MONTGOMERY, Ala. — There was only one way Kendarius Hartwell could describe the loss of his teammate Rod Scott.
“Heartbroken,” he said.
So Hartwell – his teammate the past two seasons with the Generals – chose to immortalize Scott by getting “Roderic Scott 3-4-16” tattooed on his forearms.
“It was just so hard for me and heartbreaking, I wanted to always remember him,” Hartwell said. “I was never as passionate about basketball as Rod, but to see that happen just made me more passionate, made me want to do more, and be more.”
Although Hartwell and Scott only played together the past two years at Lee, when Scott transferred from St. Jude, their playing days go back much earlier.
“Rod actually gave me my first loss when we were 7 years old,” Hartwell said. “And then like three days later we ended up being teammates. It just went on from there.”
“It’s been kind of a numb feeling for us,” Lee basketball coach Bryant Johnson said. “For me, it’s been kind of up and down because Rod left a lot of great memories for us all. He was a kid that always stayed up beat. With that said, a lot of ups and downs. A lot of good moments and bad moments because you remember the young man for who he was, and he was a great young man who had a great spirit, and he left those lasting feelings on us.

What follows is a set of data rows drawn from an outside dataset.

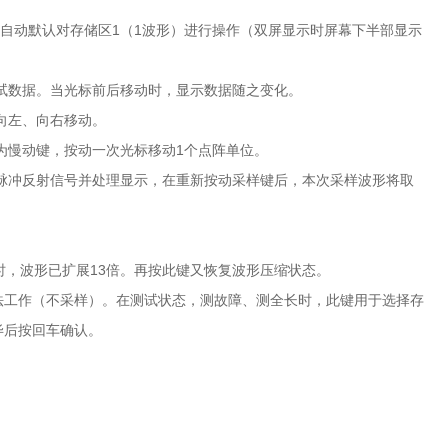
自动默认对存储区1（1波形）进行操作（双屏显示时屏幕下半部显示
试数据。当光标前后移动时，显示数据随之变化。
向左、向右移动。
为慢动键，按动一次光标移动1个点阵单位。
脉冲反射信号并处理显示，在重新按动采样键后，本次采样波形将取
时，波形已扩展13倍。再按此键又恢复波形压缩状态。
法工作（不采样）。在测试状态，测故障、测全长时，此键用于选择存
毕后按回车确认。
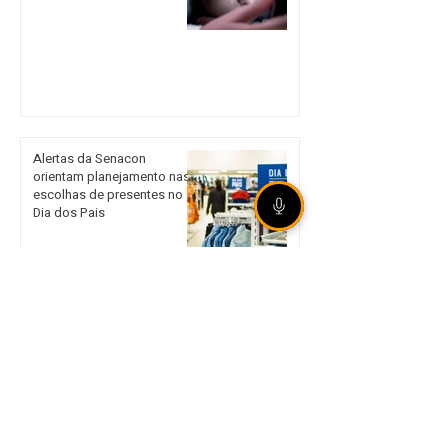
Alertas da Senacon
orientam planejamento nas
escolhas de presentes no
Dia dos Pais
Ciclone extratropical e
tempestades de granizo
atingem dezenas de
cidades no Rio Grande do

“When I talked to (the team), one of the first things I told them, like I tell them before the season, a poem I read them is ‘God’s Hall of Fame,’” Johnson said. “I just spoke to them about Rod being in God’s hall of fame, because he was the ideal young man. That’s what it’s about at the end of the day. We’re here on this earth, and everybody wants the praises and all the accolades, but at the end of the day it’s about being in God’s hall of fame, and I feel like that young man is in God’s hall of fame.”